But Captain Phillips, as he lay behind the parapet, began to be puzzled. Why did not the attack begin? He looked over to the city. It was a place of tossing lights and wild clamours. The noise of it was carried on the night wind to Phillips’ ears. But about the Residency there was quietude and darkness. Here and there a red fire glowed where the guards were posted; now and then a shower of sparks leaped up into the air as a fresh log was thrown upon the ashes; and a bright flame would glisten on the barrel of a rifle and make ruddy the dark faces of the watchmen. But there were no preparations for an attack.
Phillips looked across the city. On the hill the Palace was alive with moving lights—lights that flashed from room to room as though men searched hurriedly.
“Surely they must already have guessed,” he murmured to himself. The moving lights in the high windows of the Palace held his eyes—so swiftly they flitted from room to room, so frenzied seemed the hurry of the search—and then to his astonishment one after another they began to die out. It could not be that the searchers were content with the failure of their search, that the Palace was composing itself to sleep. In the city the clamour had died down; little by little it sank to darkness. There came a freshness in the air. Though there were many hours still before daylight, the night drew on towards morning. What could it mean, he wondered? Why was the Residency left in peace?

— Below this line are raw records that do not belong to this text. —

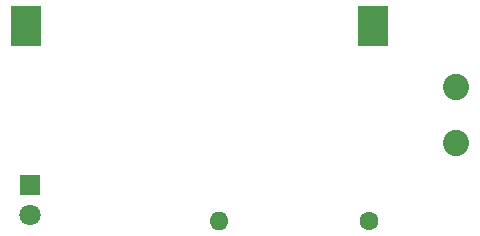
<source format=gbr>
%TF.GenerationSoftware,KiCad,Pcbnew,7.0.9*%
%TF.CreationDate,2023-11-27T16:58:42+01:00*%
%TF.ProjectId,01-getting-started,30312d67-6574-4746-996e-672d73746172,0*%
%TF.SameCoordinates,Original*%
%TF.FileFunction,Soldermask,Bot*%
%TF.FilePolarity,Negative*%
%FSLAX46Y46*%
G04 Gerber Fmt 4.6, Leading zero omitted, Abs format (unit mm)*
G04 Created by KiCad (PCBNEW 7.0.9) date 2023-11-27 16:58:42*
%MOMM*%
%LPD*%
G01*
G04 APERTURE LIST*
%ADD10C,2.220000*%
%ADD11R,1.800000X1.800000*%
%ADD12C,1.800000*%
%ADD13C,1.600000*%
%ADD14O,1.600000X1.600000*%
%ADD15R,2.540000X3.510000*%
G04 APERTURE END LIST*
D10*
%TO.C,SW1*%
X167000000Y-101700000D03*
X167000000Y-106400000D03*
%TD*%
D11*
%TO.C,D1*%
X131000000Y-110000000D03*
D12*
X131000000Y-112540000D03*
%TD*%
D13*
%TO.C,R1*%
X159700000Y-113000000D03*
D14*
X147000000Y-113000000D03*
%TD*%
D15*
%TO.C,BT1*%
X160020000Y-96520000D03*
X130660000Y-96520000D03*
%TD*%
M02*

</source>
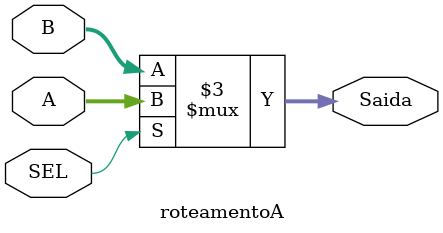
<source format=sv>
parameter BITS = 4;
module roteamentoA(
  input logic [BITS-1:0] A,B, // 4 bits entrada
  input logic SEL, // variavel de selecao
  output logic [BITS-1:0] Saida); //variavel saida
  always_comb //always_comb para resto do codigo
    if (SEL) Saida <= A; // seleciona A
  	else Saida <= B; // seleciona B
endmodule
</source>
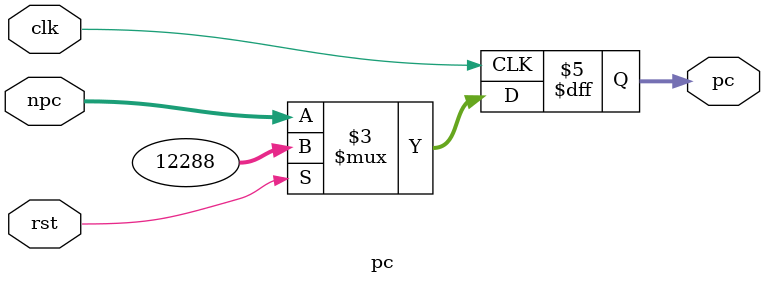
<source format=v>
`timescale 1ns / 1ps


module pc (
    input 		        clk,
	input 		        rst,
	input       [31:0]  npc,
    output reg	[31:0]	pc
	);

	always @ ( posedge clk )
	   begin
	       if (rst)
	           pc <= 32'h00003000;
		   else
		       pc <= npc;
	   end
	   
endmodule


</source>
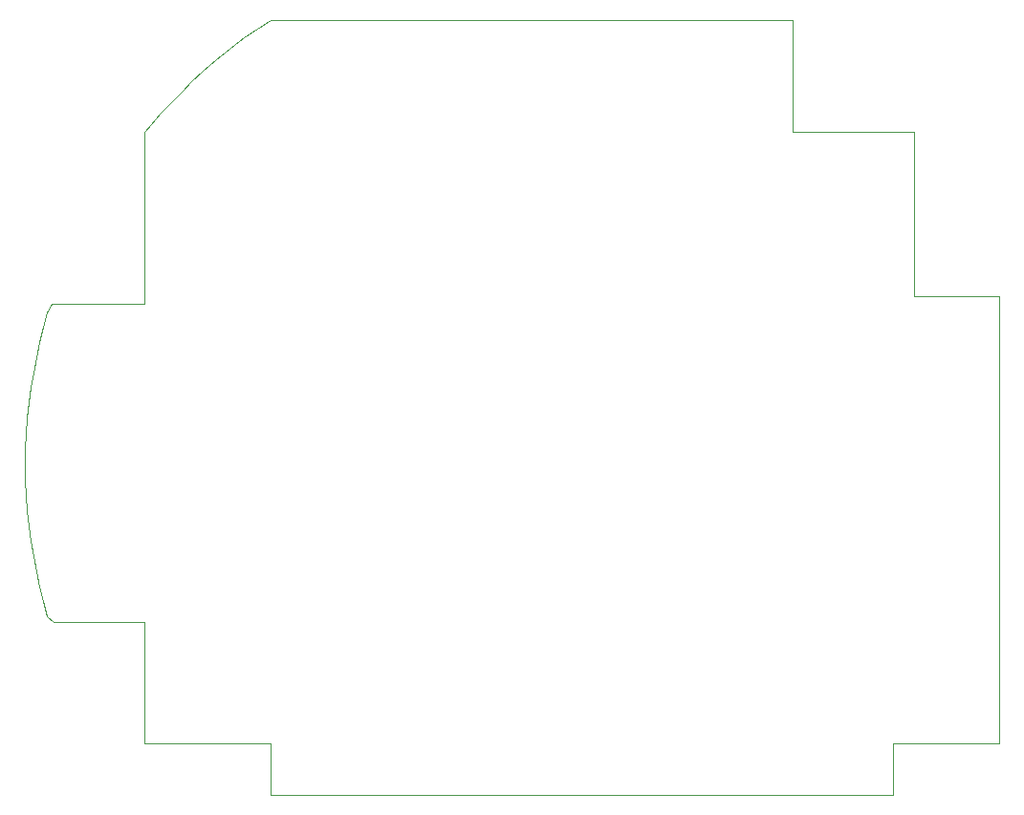
<source format=gbr>
%TF.GenerationSoftware,KiCad,Pcbnew,9.0.1*%
%TF.CreationDate,2025-04-18T18:57:09+02:00*%
%TF.ProjectId,hexapod2_cli,68657861-706f-4643-925f-636c692e6b69,rev?*%
%TF.SameCoordinates,Original*%
%TF.FileFunction,Profile,NP*%
%FSLAX46Y46*%
G04 Gerber Fmt 4.6, Leading zero omitted, Abs format (unit mm)*
G04 Created by KiCad (PCBNEW 9.0.1) date 2025-04-18 18:57:09*
%MOMM*%
%LPD*%
G01*
G04 APERTURE LIST*
%TA.AperFunction,Profile*%
%ADD10C,0.100000*%
%TD*%
G04 APERTURE END LIST*
D10*
X158750000Y-69215000D02*
X163830000Y-69215000D01*
X169545000Y-69215000D01*
X169545000Y-83820000D01*
X177038000Y-83820000D01*
X177038000Y-123444000D01*
X167640000Y-123444000D01*
X167640000Y-128016000D01*
X112522000Y-128016000D01*
X112522000Y-123444000D01*
X101346000Y-123444000D01*
X101346000Y-112649000D01*
X93303671Y-112649000D01*
X92766038Y-112163764D01*
X92393457Y-110850008D01*
X92059244Y-109525972D01*
X91763681Y-108192776D01*
X91507019Y-106851547D01*
X91289475Y-105503421D01*
X91111233Y-104149538D01*
X90972444Y-102791044D01*
X90873225Y-101429087D01*
X90813660Y-100064821D01*
X90793799Y-98699400D01*
X90813660Y-97333979D01*
X90873225Y-95969713D01*
X90972444Y-94607756D01*
X91111233Y-93249262D01*
X91289475Y-91895379D01*
X91507019Y-90547253D01*
X91763681Y-89206024D01*
X92059244Y-87872828D01*
X92393457Y-86548792D01*
X92766038Y-85235036D01*
X93176671Y-84455000D01*
X101346000Y-84455000D01*
X101346000Y-70664987D01*
X101346000Y-69291200D01*
X101981000Y-68554600D01*
X102743000Y-67640200D01*
X103632000Y-66675000D01*
X104648000Y-65659000D01*
X105537000Y-64770000D01*
X106553000Y-63830200D01*
X107721400Y-62814200D01*
X110185200Y-60902248D01*
X112522000Y-59309000D01*
X158750000Y-59309000D01*
X158750000Y-69215000D01*
M02*

</source>
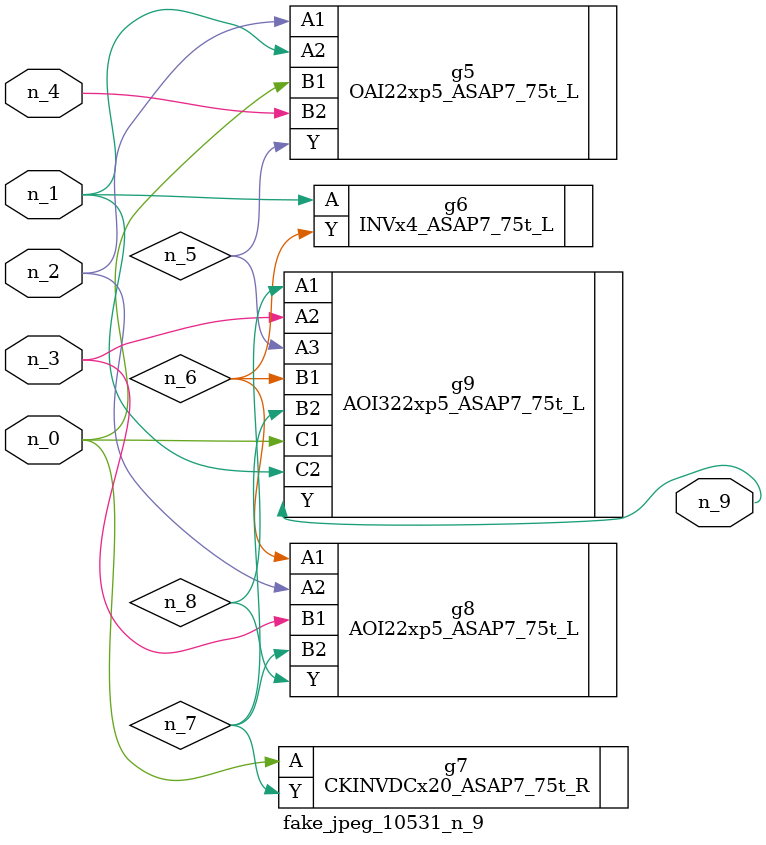
<source format=v>
module fake_jpeg_10531_n_9 (n_3, n_2, n_1, n_0, n_4, n_9);

input n_3;
input n_2;
input n_1;
input n_0;
input n_4;

output n_9;

wire n_8;
wire n_6;
wire n_5;
wire n_7;

OAI22xp5_ASAP7_75t_L g5 ( 
.A1(n_2),
.A2(n_1),
.B1(n_0),
.B2(n_4),
.Y(n_5)
);

INVx4_ASAP7_75t_L g6 ( 
.A(n_1),
.Y(n_6)
);

CKINVDCx20_ASAP7_75t_R g7 ( 
.A(n_0),
.Y(n_7)
);

AOI22xp5_ASAP7_75t_L g8 ( 
.A1(n_6),
.A2(n_2),
.B1(n_3),
.B2(n_7),
.Y(n_8)
);

AOI322xp5_ASAP7_75t_L g9 ( 
.A1(n_8),
.A2(n_3),
.A3(n_5),
.B1(n_6),
.B2(n_7),
.C1(n_0),
.C2(n_1),
.Y(n_9)
);


endmodule
</source>
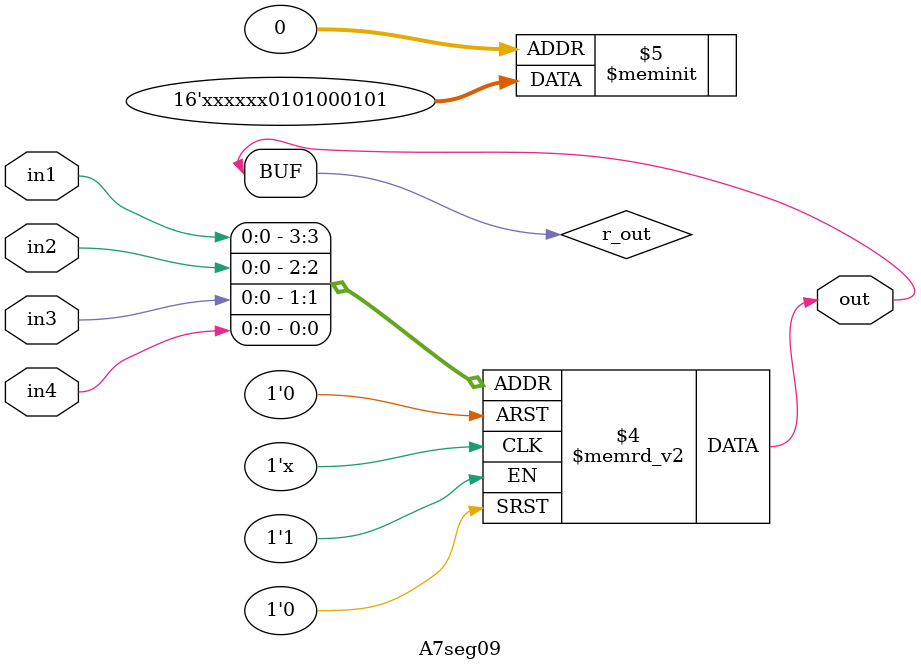
<source format=v>
module A7seg09(output out, input in1, in2, in3, in4);
  reg r_out;
  assign out = r_out;
  always@(in1, in2, in3, in4)
    begin
      case({in1, in2, in3, in4})
        4'b0000: out = 1'b1;
        4'b0001: out = 1'b0;
        4'b0010: out = 1'b1;
        4'b0011: out = 1'b0;
        4'b0100: out = 1'b0;
        4'b0101: out = 1'b0;
        4'b0110: out = 1'b1;
        4'b0111: out = 1'b0;
	4'b1000: out = 1'b1;
        4'b1001: out = 1'b0;
        4'b1010: out = 1'bx;
        4'b1011: out = 1'bx;
        4'b1100: out = 1'bx;
        4'b1101: out = 1'bx;
        4'b1110: out = 1'bx;
        4'b1111: out = 1'bx;
	
        default: out = 1'b0;
      endcase
    end
endmodule

</source>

And as he wondered, he heard a scuffling noise upon the roof behind him. He turned his head and Poulteney crawled to his side.
“Will you come down?” the subaltern asked; “I don’t know what to do.”
Phillips at once crept back to the trap-door. The two men descended, and Poulteney led the way into the little room at the back of the house where they had dined. There was no longer a light in the room; and they stood for awhile in the darkness listening.
“Where is the Khan?” whispered Phillips.
“I fixed up one of the cellars for him,” Poulteney replied in the same tone, and as he ended there came suddenly a rattle of gravel upon the shutter of the window. It was thrown cautiously, but even so it startled Phillips almost into a cry.
“That’s it,” whispered Poulteney. “There is someone in the orchard. That’s the third time the gravel has rattled on the shutter. What shall I do?”
“Have you got your revolver?” asked Phillips.
“Yes.”
“Then stand by.”
Phillips carefully and noiselessly opened the shutter for an inch or two.